Supplied data below:

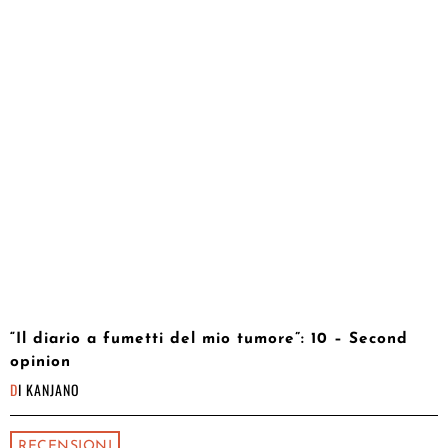
“Il diario a fumetti del mio tumore”: 10 – Second
opinion
DI
KANJANO
RECENSIONI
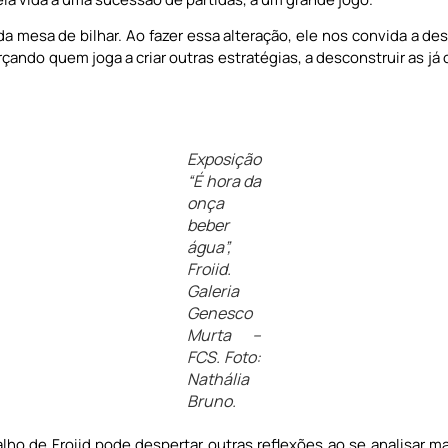
a mesa de bilhar. Ao fazer essa alteração, ele nos convida a des
çando quem joga a criar outras estratégias, a desconstruir as já
Exposição
“É hora da
onça
beber
água”,
Froiid.
Galeria
Genesco
Murta –
FCS. Foto:
Nathália
Bruno.
ho de Froiid pode despertar outras reflexões ao se analisar ma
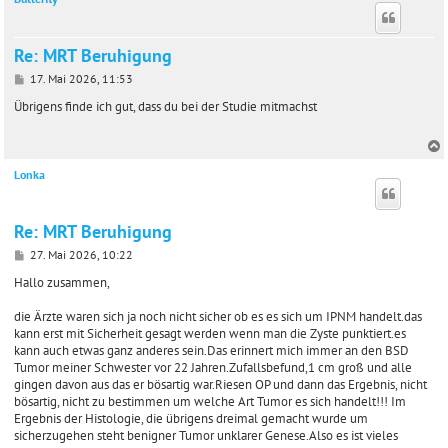
Re: MRT Beruhigung
B
17. Mai 2026, 11:53
e
i
Übrigens finde ich gut, dass du bei der Studie mitmachst
t
r
a
g
Lonka
c
Re: MRT Beruhigung
B
27. Mai 2026, 10:22
e
i
Hallo zusammen,
t
r
die Ärzte waren sich ja noch nicht sicher ob es es sich um IPNM handelt.das
a
kann erst mit Sicherheit gesagt werden wenn man die Zyste punktiert.es
g
kann auch etwas ganz anderes sein.Das erinnert mich immer an den BSD
Tumor meiner Schwester vor 22 Jahren.Zufallsbefund,1 cm groß und alle
gingen davon aus das er bösartig war.Riesen OP und dann das Ergebnis, nicht
bösartig, nicht zu bestimmen um welche Art Tumor es sich handelt!!! Im
Ergebnis der Histologie, die übrigens dreimal gemacht wurde um
sicherzugehen steht benigner Tumor unklarer Genese.Also es ist vieles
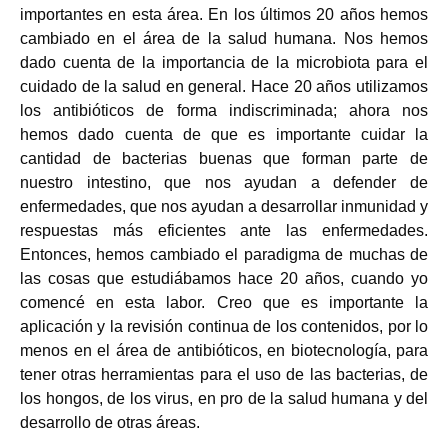
importantes en esta área. En los últimos 20 años hemos
cambiado en el área de la salud humana. Nos hemos
dado cuenta de la importancia de la microbiota para el
cuidado de la salud en general. Hace 20 años utilizamos
los antibióticos de forma indiscriminada; ahora nos
hemos dado cuenta de que es importante cuidar la
cantidad de bacterias buenas que forman parte de
nuestro intestino, que nos ayudan a defender de
enfermedades, que nos ayudan a desarrollar inmunidad y
respuestas más eficientes ante las enfermedades.
Entonces, hemos cambiado el paradigma de muchas de
las cosas que estudiábamos hace 20 años, cuando yo
comencé en esta labor. Creo que es importante la
aplicación y la revisión continua de los contenidos, por lo
menos en el área de antibióticos, en biotecnología, para
tener otras herramientas para el uso de las bacterias, de
los hongos, de los virus, en pro de la salud humana y del
desarrollo de otras áreas.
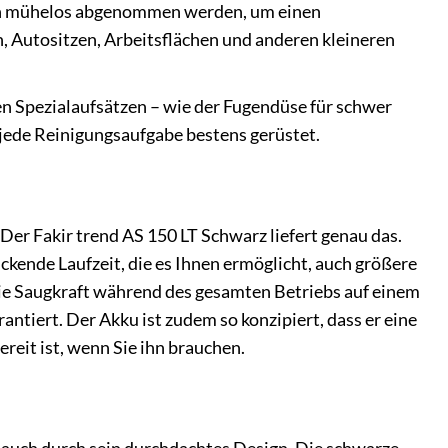
nn mühelos abgenommen werden, um einen
, Autositzen, Arbeitsflächen und anderen kleineren
n Spezialaufsätzen – wie der Fugendüse für schwer
r jede Reinigungsaufgabe bestens gerüstet.
 Der Fakir trend AS 150 LT Schwarz liefert genau das.
ckende Laufzeit, die es Ihnen ermöglicht, auch größere
die Saugkraft während des gesamten Betriebs auf einem
antiert. Der Akku ist zudem so konzipiert, dass er eine
reit ist, wenn Sie ihn brauchen.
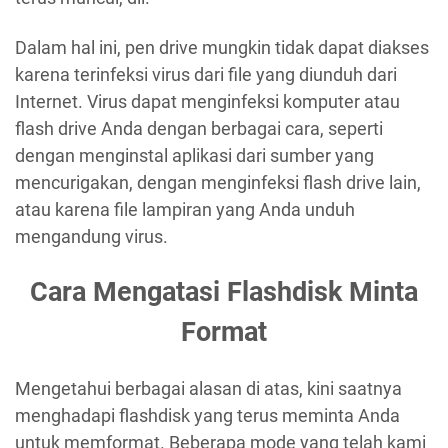
Dalam hal ini, pen drive mungkin tidak dapat diakses
karena terinfeksi virus dari file yang diunduh dari
Internet. Virus dapat menginfeksi komputer atau
flash drive Anda dengan berbagai cara, seperti
dengan menginstal aplikasi dari sumber yang
mencurigakan, dengan menginfeksi flash drive lain,
atau karena file lampiran yang Anda unduh
mengandung virus.
Cara Mengatasi Flashdisk Minta
Format
Mengetahui berbagai alasan di atas, kini saatnya
menghadapi flashdisk yang terus meminta Anda
untuk memformat. Beberapa mode yang telah kami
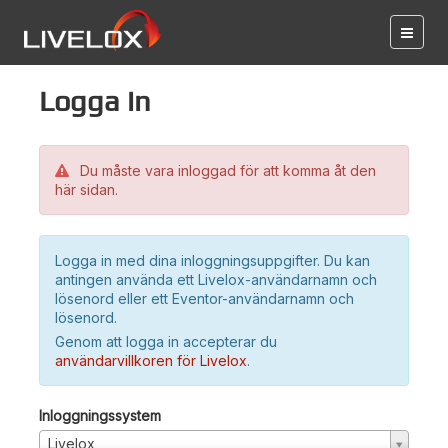
Logga in
Du måste vara inloggad för att komma åt den
här sidan.
Logga in med dina inloggningsuppgifter. Du kan
antingen använda ett Livelox-användarnamn och
lösenord eller ett Eventor-användarnamn och
lösenord.
Genom att logga in accepterar du
användarvillkoren för Livelox
.
Inloggningssystem
Livelox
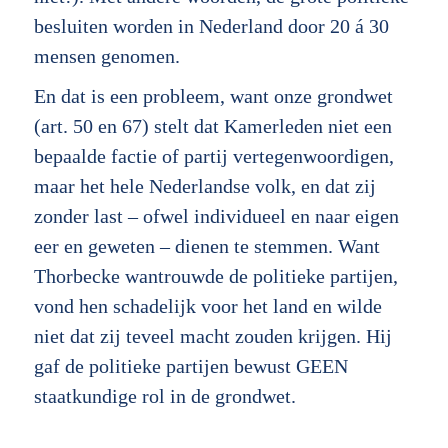
besluiten worden in Nederland door 20 á 30
mensen genomen.
En dat is een probleem, want onze grondwet
(art. 50 en 67) stelt dat Kamerleden niet een
bepaalde factie of partij vertegenwoordigen,
maar het hele Nederlandse volk, en dat zij
zonder last – ofwel individueel en naar eigen
eer en geweten – dienen te stemmen. Want
Thorbecke wantrouwde de politieke partijen,
vond hen schadelijk voor het land en wilde
niet dat zij teveel macht zouden krijgen. Hij
gaf de politieke partijen bewust GEEN
staatkundige rol in de grondwet.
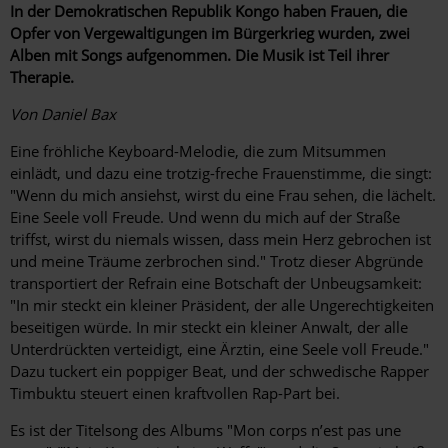
In der Demokratischen Republik Kongo haben Frauen, die
Opfer von Vergewaltigungen im Bürgerkrieg wurden, zwei
Alben mit Songs aufgenommen. Die Musik ist Teil ihrer
Therapie.
Von Daniel Bax
Eine fröhliche Keyboard-Melodie, die zum Mitsummen
einlädt, und dazu eine trotzig-freche Frauenstimme, die singt:
"Wenn du mich ansiehst, wirst du eine Frau sehen, die lächelt.
Eine Seele voll Freude. Und wenn du mich auf der Straße
triffst, wirst du niemals wissen, dass mein Herz gebrochen ist
und meine Träume zerbrochen sind." Trotz dieser Abgründe
transportiert der Refrain eine Botschaft der Unbeugsamkeit:
"In mir steckt ein kleiner Präsident, der alle Ungerechtigkeiten
beseitigen würde. In mir steckt ein kleiner Anwalt, der alle
Unterdrückten verteidigt, eine Ärztin, eine Seele voll Freude."
Dazu tuckert ein poppiger Beat, und der schwedische Rapper
Timbuktu steuert einen kraftvollen Rap-Part bei.
Es ist der Titelsong des Albums "Mon corps n’est pas une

End of Supplied data.

== Problem to work on ==
Set every line of the records down again exactly, and exclude all pictures.

== Output of the task ==
“Il diario a fumetti del mio tumore”: 10 – Second
opinion
DI
KANJANO
RECENSIONI
a mesa de bilhar. Ao fazer essa alteração, ele nos convida a des
çando quem joga a criar outras estratégias, a desconstruir as já
Exposição
“É hora da
onça
beber
água”,
Froiid.
Galeria
Genesco
Murta –
FCS. Foto:
Nathália
Bruno.
ho de Froiid pode despertar outras reflexões ao se analisar ma
Re: MRT Beruhigung
B
17. Mai 2026, 11:53
e
i
Übrigens finde ich gut, dass du bei der Studie mitmachst
t
r
a
g
Lonka
c
Re: MRT Beruhigung
B
27. Mai 2026, 10:22
e
i
Hallo zusammen,
t
r
die Ärzte waren sich ja noch nicht sicher ob es es sich um IPNM handelt.das
a
kann erst mit Sicherheit gesagt werden wenn man die Zyste punktiert.es
g
kann auch etwas ganz anderes sein.Das erinnert mich immer an den BSD
Tumor meiner Schwester vor 22 Jahren.Zufallsbefund,1 cm groß und alle
gingen davon aus das er bösartig war.Riesen OP und dann das Ergebnis, nicht
bösartig, nicht zu bestimmen um welche Art Tumor es sich handelt!!! Im
Ergebnis der Histologie, die übrigens dreimal gemacht wurde um
sicherzugehen steht benigner Tumor unklarer Genese.Also es ist vieles
importantes en esta área. En los últimos 20 años hemos
cambiado en el área de la salud humana. Nos hemos
dado cuenta de la importancia de la microbiota para el
cuidado de la salud en general. Hace 20 años utilizamos
los antibióticos de forma indiscriminada; ahora nos
hemos dado cuenta de que es importante cuidar la
cantidad de bacterias buenas que forman parte de
nuestro intestino, que nos ayudan a defender de
enfermedades, que nos ayudan a desarrollar inmunidad y
respuestas más eficientes ante las enfermedades.
Entonces, hemos cambiado el paradigma de muchas de
las cosas que estudiábamos hace 20 años, cuando yo
comencé en esta labor. Creo que es importante la
aplicación y la revisión continua de los contenidos, por lo
menos en el área de antibióticos, en biotecnología, para
tener otras herramientas para el uso de las bacterias, de
los hongos, de los virus, en pro de la salud humana y del
desarrollo de otras áreas.
nn mühelos abgenommen werden, um einen
, Autositzen, Arbeitsflächen und anderen kleineren
n Spezialaufsätzen – wie der Fugendüse für schwer
r jede Reinigungsaufgabe bestens gerüstet.
 Der Fakir trend AS 150 LT Schwarz liefert genau das.
ckende Laufzeit, die es Ihnen ermöglicht, auch größere
die Saugkraft während des gesamten Betriebs auf einem
antiert. Der Akku ist zudem so konzipiert, dass er eine
reit ist, wenn Sie ihn brauchen.
Dalam hal ini, pen drive mungkin tidak dapat diakses
karena terinfeksi virus dari file yang diunduh dari
Internet. Virus dapat menginfeksi komputer atau
flash drive Anda dengan berbagai cara, seperti
dengan menginstal aplikasi dari sumber yang
mencurigakan, dengan menginfeksi flash drive lain,
atau karena file lampiran yang Anda unduh
mengandung virus.
Cara Mengatasi Flashdisk Minta
Format
Mengetahui berbagai alasan di atas, kini saatnya
menghadapi flashdisk yang terus meminta Anda
untuk memformat. Beberapa mode yang telah kami
Logga in
Du måste vara inloggad för att komma åt den
här sidan.
Logga in med dina inloggningsuppgifter. Du kan
antingen använda ett Livelox-användarnamn och
lösenord eller ett Eventor-användarnamn och
lösenord.
Genom att logga in accepterar du
användarvillkoren för Livelox
.
Inloggningssystem
Livelox
besluiten worden in Nederland door 20 á 30
mensen genomen.
En dat is een probleem, want onze grondwet
(art. 50 en 67) stelt dat Kamerleden niet een
bepaalde factie of partij vertegenwoordigen,
maar het hele Nederlandse volk, en dat zij
zonder last – ofwel individueel en naar eigen
eer en geweten – dienen te stemmen. Want
Thorbecke wantrouwde de politieke partijen,
vond hen schadelijk voor het land en wilde
niet dat zij teveel macht zouden krijgen. Hij
gaf de politieke partijen bewust GEEN
staatkundige rol in de grondwet.
In der Demokratischen Republik Kongo haben Frauen, die
Opfer von Vergewaltigungen im Bürgerkrieg wurden, zwei
Alben mit Songs aufgenommen. Die Musik ist Teil ihrer
Therapie.
Von Daniel Bax
Eine fröhliche Keyboard-Melodie, die zum Mitsummen
einlädt, und dazu eine trotzig-freche Frauenstimme, die singt:
"Wenn du mich ansiehst, wirst du eine Frau sehen, die lächelt.
Eine Seele voll Freude. Und wenn du mich auf der Straße
triffst, wirst du niemals wissen, dass mein Herz gebrochen ist
und meine Träume zerbrochen sind." Trotz dieser Abgründe
transportiert der Refrain eine Botschaft der Unbeugsamkeit:
"In mir steckt ein kleiner Präsident, der alle Ungerechtigkeiten
beseitigen würde. In mir steckt ein kleiner Anwalt, der alle
Unterdrückten verteidigt, eine Ärztin, eine Seele voll Freude."
Dazu tuckert ein poppiger Beat, und der schwedische Rapper
Timbuktu steuert einen kraftvollen Rap-Part bei.
Es ist der Titelsong des Albums "Mon corps n’est pas une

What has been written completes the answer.